WORK TASK
Put each line of the items below into a numbered list, skipping blank lines and leaving out the pictures.
[[ GIVEN INFORMATION, beginning ]]
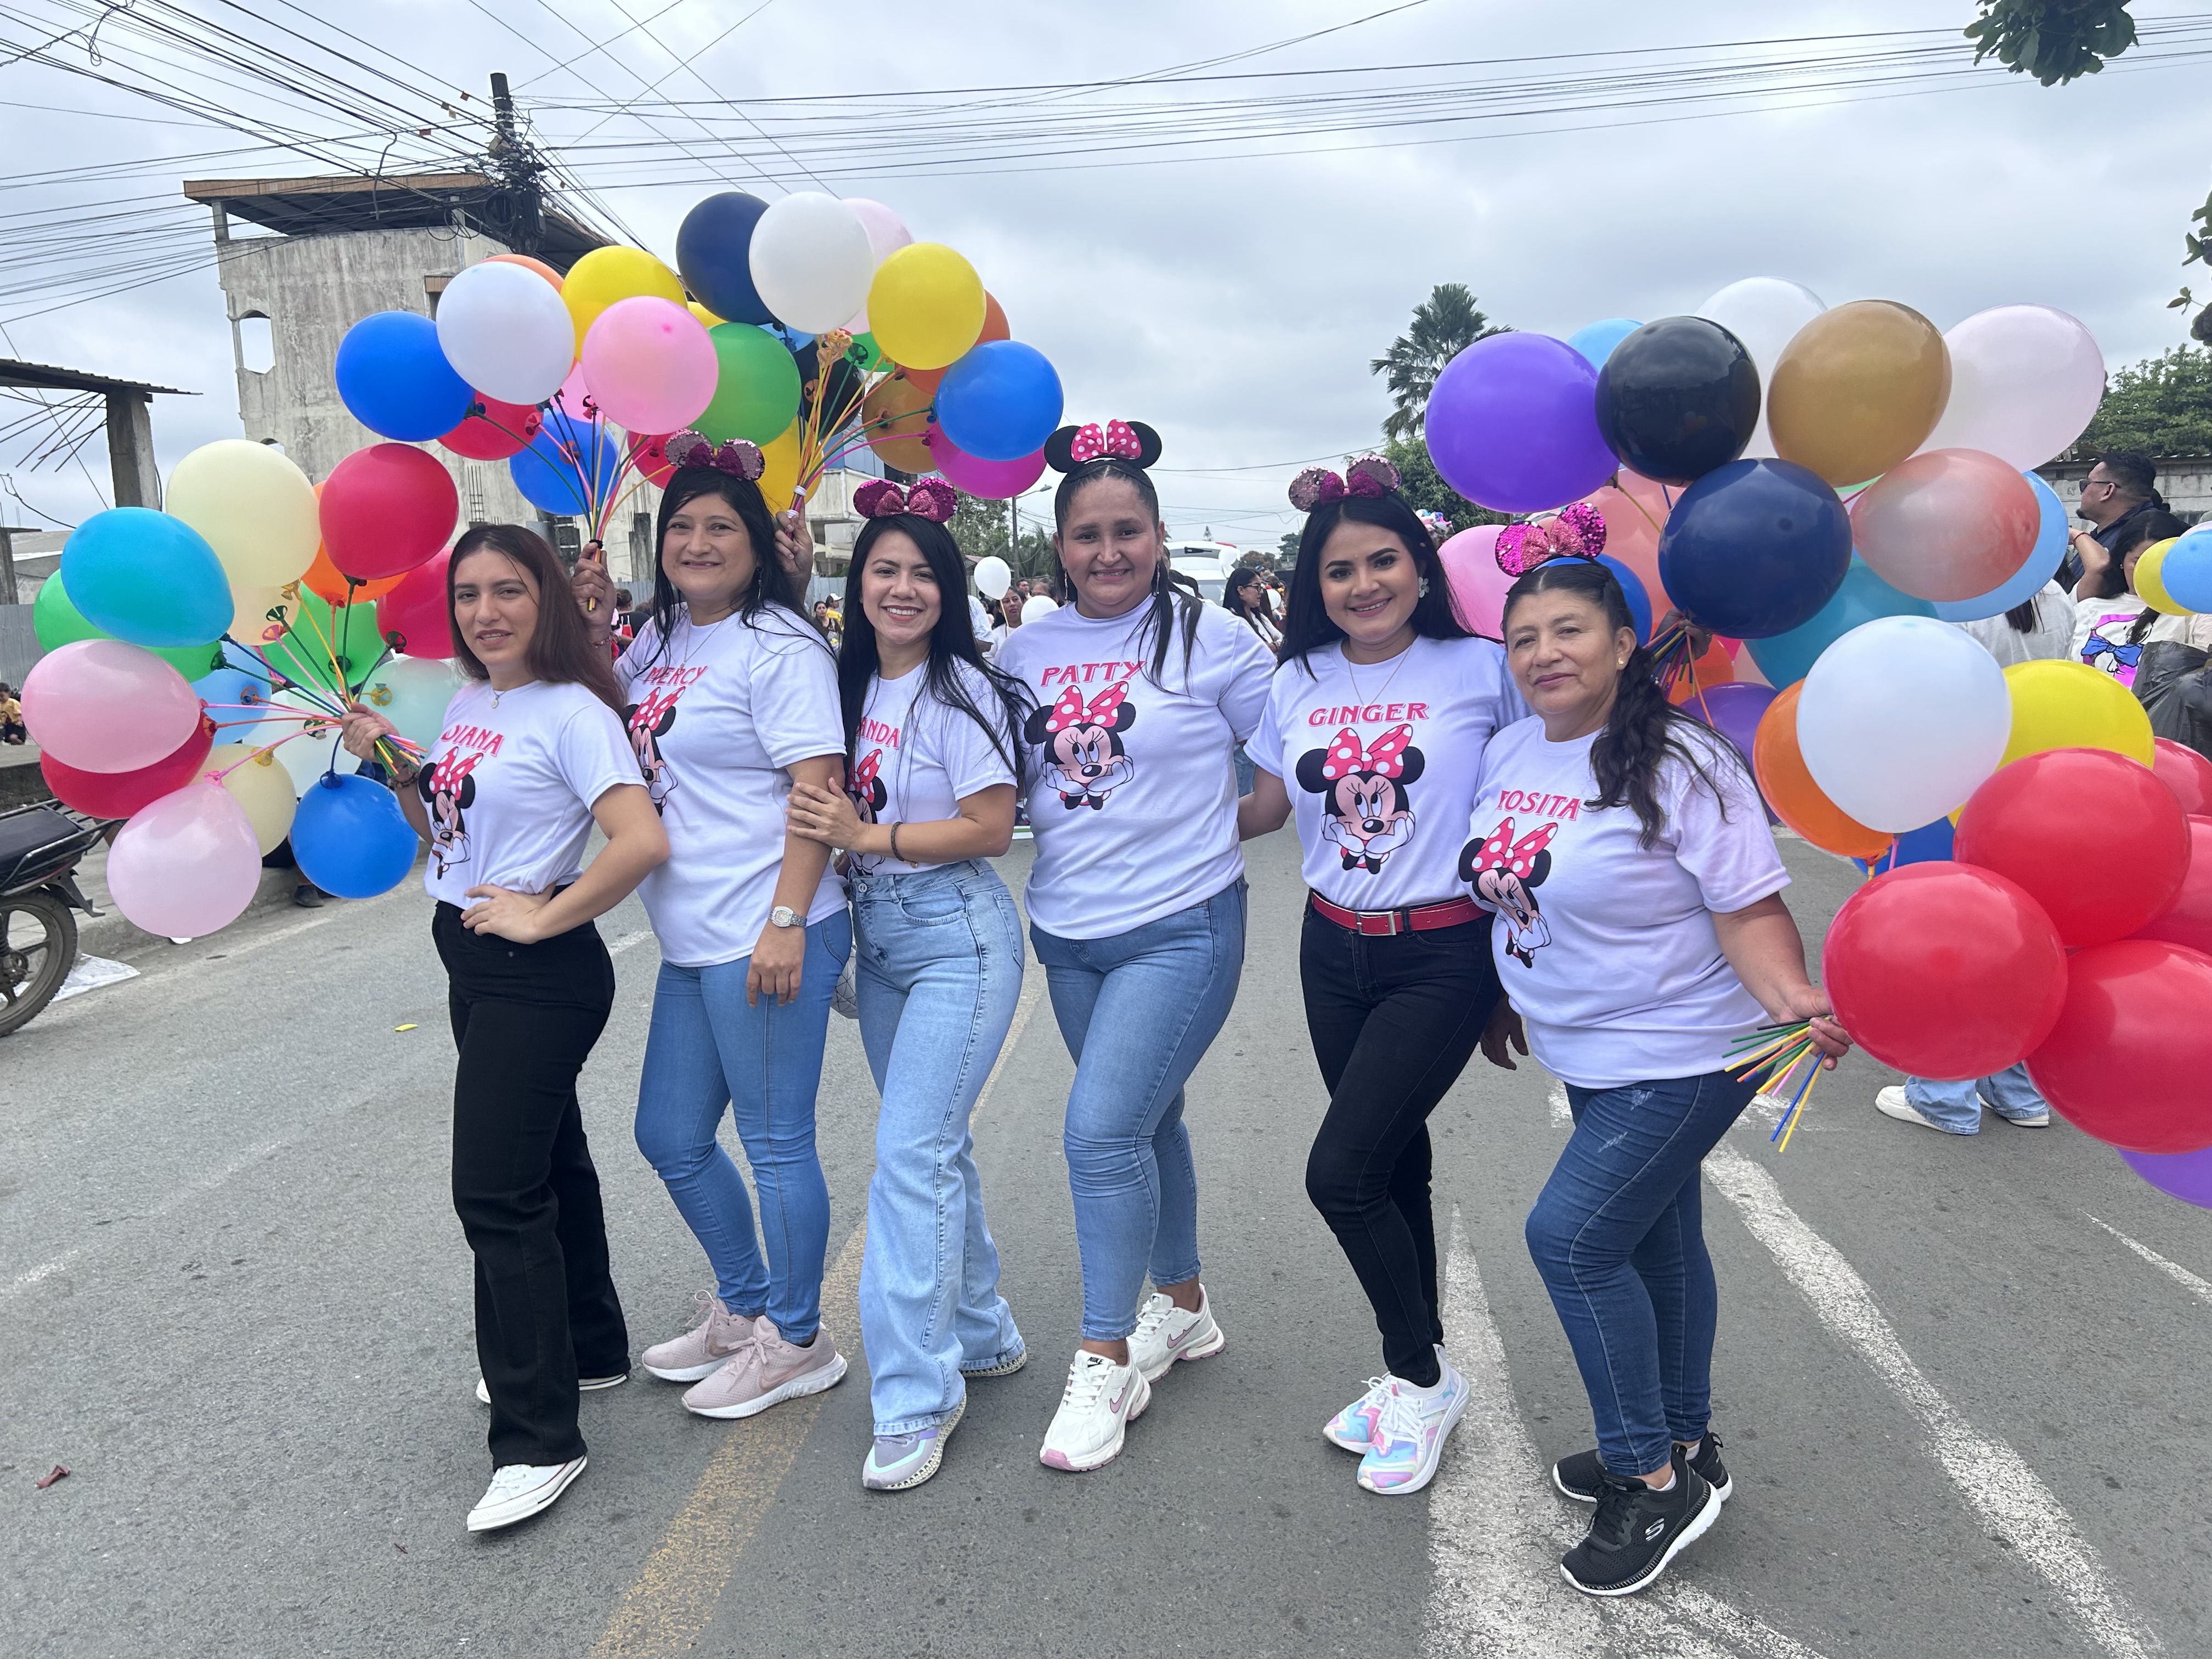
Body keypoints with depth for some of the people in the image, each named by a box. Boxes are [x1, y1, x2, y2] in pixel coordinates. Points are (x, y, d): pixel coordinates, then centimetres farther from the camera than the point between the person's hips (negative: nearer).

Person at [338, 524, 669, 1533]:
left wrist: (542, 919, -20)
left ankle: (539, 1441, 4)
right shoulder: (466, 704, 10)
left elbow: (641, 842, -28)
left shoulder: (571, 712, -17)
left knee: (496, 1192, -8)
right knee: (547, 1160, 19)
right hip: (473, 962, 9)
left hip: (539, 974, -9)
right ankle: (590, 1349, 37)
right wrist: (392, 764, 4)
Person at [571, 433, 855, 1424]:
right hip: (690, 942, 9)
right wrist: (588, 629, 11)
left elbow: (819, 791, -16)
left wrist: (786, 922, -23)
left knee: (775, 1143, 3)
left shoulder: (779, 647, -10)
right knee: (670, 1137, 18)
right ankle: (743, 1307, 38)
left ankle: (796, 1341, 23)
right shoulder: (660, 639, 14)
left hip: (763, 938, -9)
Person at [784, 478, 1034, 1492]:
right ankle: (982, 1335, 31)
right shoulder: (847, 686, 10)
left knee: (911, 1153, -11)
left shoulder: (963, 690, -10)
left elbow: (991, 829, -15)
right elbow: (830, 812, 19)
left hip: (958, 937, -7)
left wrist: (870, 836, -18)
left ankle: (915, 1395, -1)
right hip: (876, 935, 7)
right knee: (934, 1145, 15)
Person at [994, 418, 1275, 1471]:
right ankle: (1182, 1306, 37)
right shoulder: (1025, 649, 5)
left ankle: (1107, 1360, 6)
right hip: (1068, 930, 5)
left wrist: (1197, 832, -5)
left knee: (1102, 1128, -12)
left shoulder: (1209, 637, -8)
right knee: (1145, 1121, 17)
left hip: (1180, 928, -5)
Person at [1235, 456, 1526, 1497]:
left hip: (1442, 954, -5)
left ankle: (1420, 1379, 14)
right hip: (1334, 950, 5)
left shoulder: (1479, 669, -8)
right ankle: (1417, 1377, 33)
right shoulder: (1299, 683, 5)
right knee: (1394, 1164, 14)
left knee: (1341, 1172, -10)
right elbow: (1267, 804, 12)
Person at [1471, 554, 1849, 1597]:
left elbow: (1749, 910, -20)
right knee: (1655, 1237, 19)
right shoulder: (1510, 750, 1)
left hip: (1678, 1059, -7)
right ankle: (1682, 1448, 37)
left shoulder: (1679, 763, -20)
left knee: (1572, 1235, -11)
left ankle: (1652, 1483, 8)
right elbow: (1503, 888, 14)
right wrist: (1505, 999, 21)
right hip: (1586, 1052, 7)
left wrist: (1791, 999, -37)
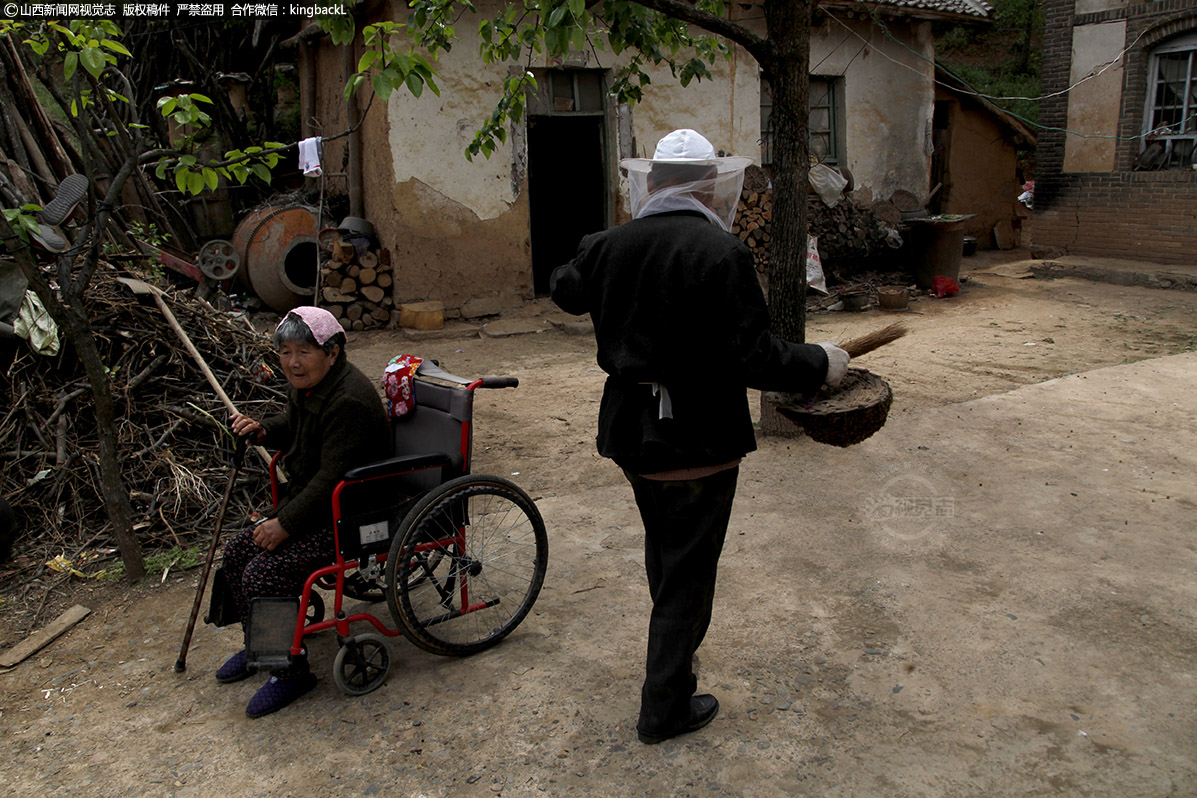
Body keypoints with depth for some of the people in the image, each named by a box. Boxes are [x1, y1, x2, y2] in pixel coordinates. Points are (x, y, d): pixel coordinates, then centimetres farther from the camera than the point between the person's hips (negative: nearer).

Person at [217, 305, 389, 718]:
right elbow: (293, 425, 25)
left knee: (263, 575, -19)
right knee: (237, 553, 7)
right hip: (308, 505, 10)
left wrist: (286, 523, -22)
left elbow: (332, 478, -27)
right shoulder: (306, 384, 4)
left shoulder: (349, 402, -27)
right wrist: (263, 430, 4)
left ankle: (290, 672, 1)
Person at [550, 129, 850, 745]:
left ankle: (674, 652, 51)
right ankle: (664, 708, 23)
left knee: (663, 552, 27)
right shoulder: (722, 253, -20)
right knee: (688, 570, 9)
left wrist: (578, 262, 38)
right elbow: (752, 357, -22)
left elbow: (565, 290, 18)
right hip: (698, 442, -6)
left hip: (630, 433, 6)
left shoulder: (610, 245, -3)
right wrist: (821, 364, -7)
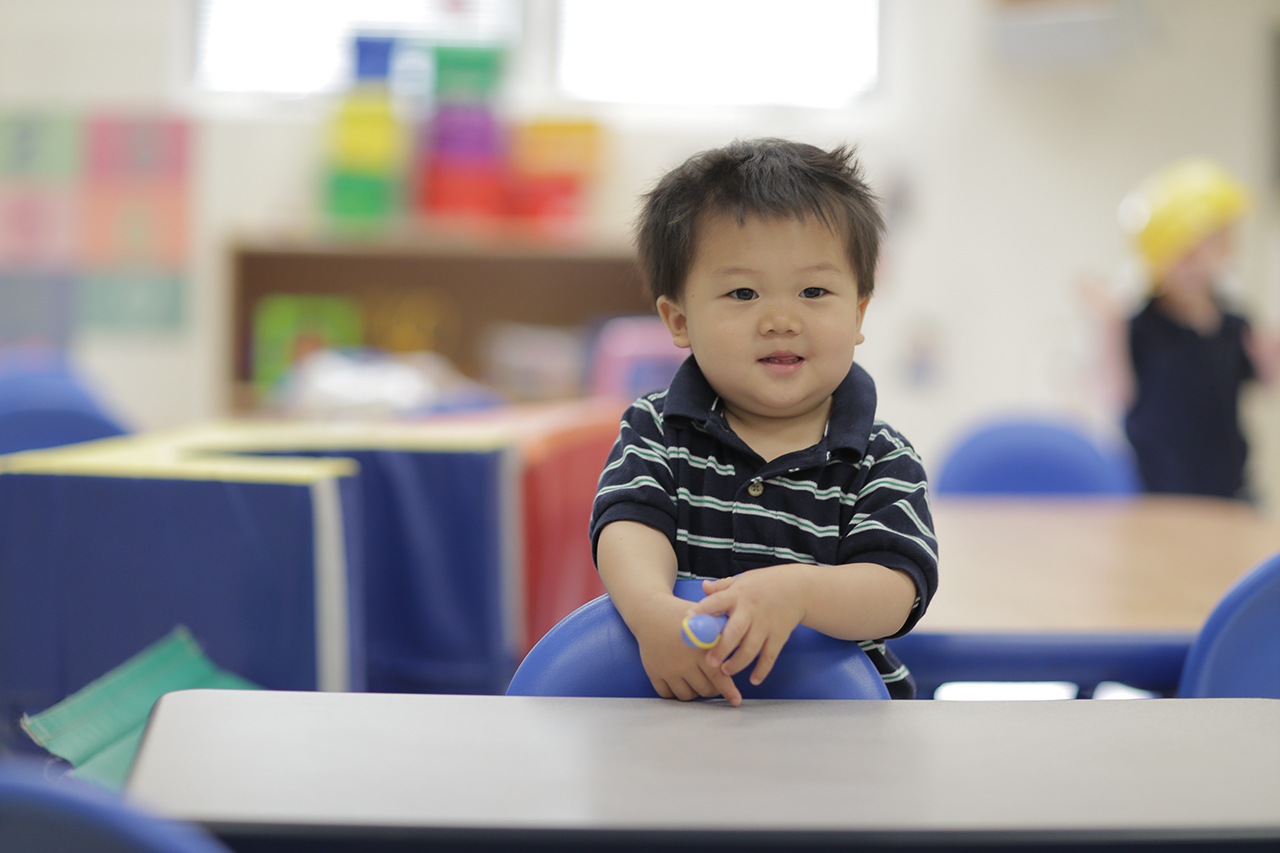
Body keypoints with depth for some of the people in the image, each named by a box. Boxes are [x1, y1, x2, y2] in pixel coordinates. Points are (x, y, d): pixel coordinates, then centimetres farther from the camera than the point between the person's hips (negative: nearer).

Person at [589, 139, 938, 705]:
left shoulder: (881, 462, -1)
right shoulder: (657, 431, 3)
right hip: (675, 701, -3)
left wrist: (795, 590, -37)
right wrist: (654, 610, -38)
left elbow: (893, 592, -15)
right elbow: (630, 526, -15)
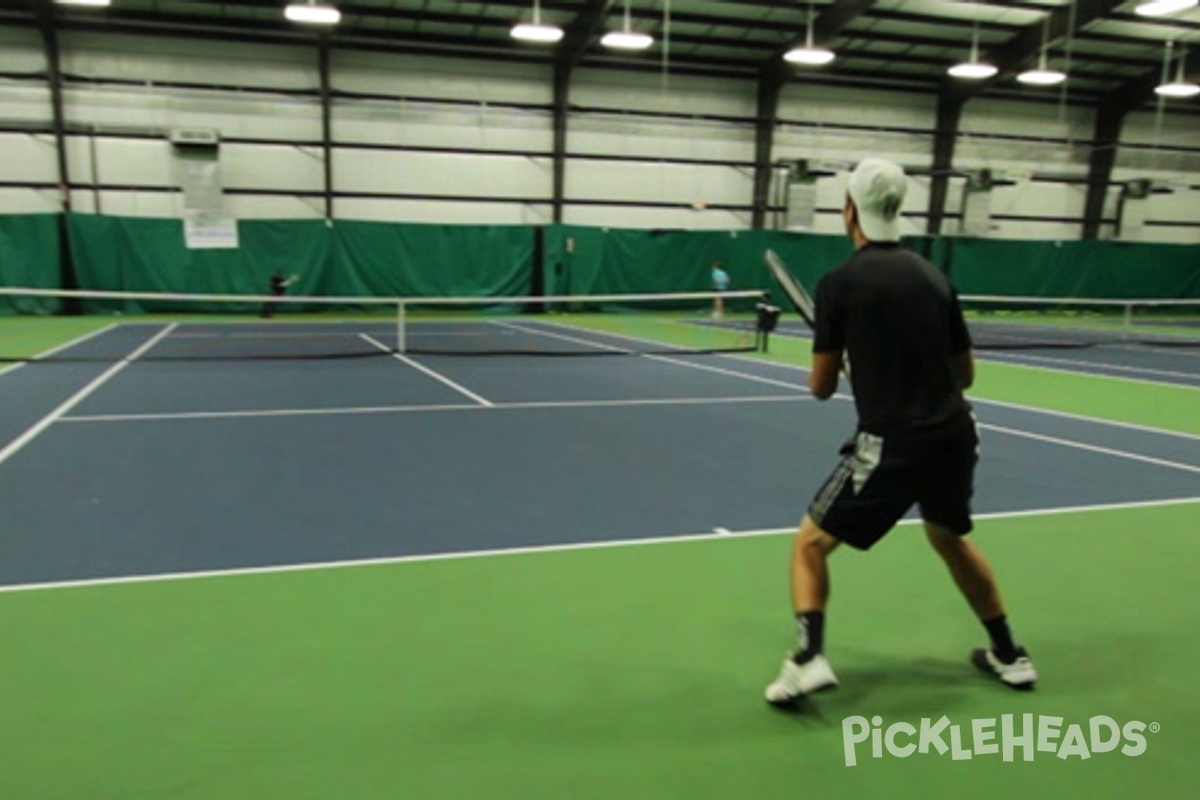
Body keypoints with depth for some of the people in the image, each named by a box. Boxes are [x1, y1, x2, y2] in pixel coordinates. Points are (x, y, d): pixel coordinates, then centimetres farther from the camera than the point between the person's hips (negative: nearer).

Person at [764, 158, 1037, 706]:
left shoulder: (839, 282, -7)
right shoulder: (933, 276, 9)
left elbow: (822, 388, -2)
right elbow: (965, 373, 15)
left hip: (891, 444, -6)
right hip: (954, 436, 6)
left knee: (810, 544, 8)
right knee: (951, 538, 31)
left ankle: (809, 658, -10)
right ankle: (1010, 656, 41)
[[ GIVEN INFORMATION, end ]]
EXERCISE OUTPUT
1. Body keypoints with depth for some of the people in the image, each named by a box. Boxes are [x1, y1, x2, y2] in pixel coordinates. Points are (x, y, d): pixel coordinates, then centimetres farther from the camera than the point between the person's hips (negative: nearer).
2. Person at [338, 524, 669, 1533]:
3. left wrist: (542, 919, -20)
4. left ankle: (539, 1441, 4)
5. right shoulder: (466, 704, 10)
6. left elbow: (641, 842, -28)
7. left shoulder: (571, 712, -17)
8. left knee: (496, 1192, -8)
9. right knee: (547, 1160, 19)
10. right hip: (473, 962, 9)
11. left hip: (539, 974, -9)
12. right ankle: (590, 1349, 37)
13. right wrist: (392, 764, 4)
14. Person at [571, 433, 855, 1424]:
15. right hip: (690, 942, 9)
16. right wrist: (588, 629, 11)
17. left elbow: (819, 791, -16)
18. left wrist: (786, 922, -23)
19. left knee: (775, 1143, 3)
20. left shoulder: (779, 647, -10)
21. right knee: (670, 1137, 18)
22. right ankle: (743, 1307, 38)
23. left ankle: (796, 1341, 23)
24. right shoulder: (660, 639, 14)
25. left hip: (763, 938, -9)
26. Person at [784, 478, 1034, 1492]:
27. right ankle: (982, 1335, 31)
28. right shoulder: (847, 686, 10)
29. left knee: (911, 1153, -11)
30. left shoulder: (963, 690, -10)
31. left elbow: (991, 829, -15)
32. right elbow: (830, 812, 19)
33. left hip: (958, 937, -7)
34. left wrist: (870, 836, -18)
35. left ankle: (915, 1395, -1)
36. right hip: (876, 935, 7)
37. right knee: (934, 1145, 15)
38. Person at [994, 418, 1275, 1471]:
39. right ankle: (1182, 1306, 37)
40. right shoulder: (1025, 649, 5)
41. left ankle: (1107, 1360, 6)
42. right hip: (1068, 930, 5)
43. left wrist: (1197, 832, -5)
44. left knee: (1102, 1128, -12)
45. left shoulder: (1209, 637, -8)
46. right knee: (1145, 1121, 17)
47. left hip: (1180, 928, -5)
48. Person at [1235, 456, 1526, 1497]:
49. left hip: (1442, 954, -5)
50. left ankle: (1420, 1379, 14)
51. right hip: (1334, 950, 5)
52. left shoulder: (1479, 669, -8)
53. right ankle: (1417, 1377, 33)
54. right shoulder: (1299, 683, 5)
55. right knee: (1394, 1164, 14)
56. left knee: (1341, 1172, -10)
57. right elbow: (1267, 804, 12)
58. Person at [1471, 554, 1849, 1597]:
59. left elbow: (1749, 910, -20)
60. right knee: (1655, 1237, 19)
61. right shoulder: (1510, 750, 1)
62. left hip: (1678, 1059, -7)
63. right ankle: (1682, 1448, 37)
64. left shoulder: (1679, 763, -20)
65. left knee: (1572, 1235, -11)
66. left ankle: (1652, 1483, 8)
67. right elbow: (1503, 888, 14)
68. right wrist: (1505, 999, 21)
69. right hip: (1586, 1052, 7)
70. left wrist: (1791, 999, -37)
71. Body keypoints with depth for some of the people in the image, each named by a box. Boxes are [x1, y1, x2, y2] in pixel coordinates. Points are (x, y, d): pixel coordinates, then centimetres farther from the camera than the point between the person's hips (negative: nearer).
72. Person at [217, 305, 389, 718]:
73. right elbow: (293, 425, 25)
74. left knee: (263, 575, -19)
75. right knee: (237, 553, 7)
76. right hip: (308, 505, 10)
77. left wrist: (286, 523, -22)
78. left elbow: (332, 478, -27)
79. right shoulder: (306, 384, 4)
80. left shoulder: (349, 402, -27)
81. right wrist: (263, 430, 4)
82. left ankle: (290, 672, 1)
83. Person at [550, 129, 850, 745]:
84. left ankle: (674, 652, 51)
85. right ankle: (664, 708, 23)
86. left knee: (663, 552, 27)
87. right shoulder: (722, 253, -20)
88. right knee: (688, 570, 9)
89. left wrist: (578, 262, 38)
90. right elbow: (752, 357, -22)
91. left elbow: (565, 290, 18)
92. right hip: (698, 442, -6)
93. left hip: (630, 433, 6)
94. left shoulder: (610, 245, -3)
95. right wrist: (821, 364, -7)
96. Body keypoints with depth for some of the people in the image, each named by a box. Boxes are [x1, y1, x2, y2] in pixel coordinates. Points are (x, y, d): pixel coordinates, then centimetres farther from the camera than the point between the person's hips (negative: nearer).
97. Person at [589, 139, 938, 705]:
98. left shoulder: (881, 462, -1)
99. right shoulder: (657, 431, 3)
100. right hip: (675, 701, -3)
101. left wrist: (795, 590, -37)
102. right wrist: (654, 610, -38)
103. left elbow: (893, 592, -15)
104. right elbow: (630, 526, -15)
105. Body keypoints with depth for some of the people in the image, each named by a box. Boxes are [x1, y1, x2, y2] in pixel coordinates. Points are (x, y, d): pixel coordinates, then centimetres farther from the camera than the point between the person's hips (negative: nearer).
106. Person at [764, 158, 1037, 706]:
107. left shoulder: (839, 282, -7)
108. right shoulder: (933, 276, 9)
109. left elbow: (822, 388, -2)
110. right elbow: (965, 373, 15)
111. left hip: (891, 444, -6)
112. right hip: (954, 436, 6)
113. left knee: (810, 544, 8)
114. right knee: (951, 538, 31)
115. left ankle: (809, 658, -10)
116. right ankle: (1010, 656, 41)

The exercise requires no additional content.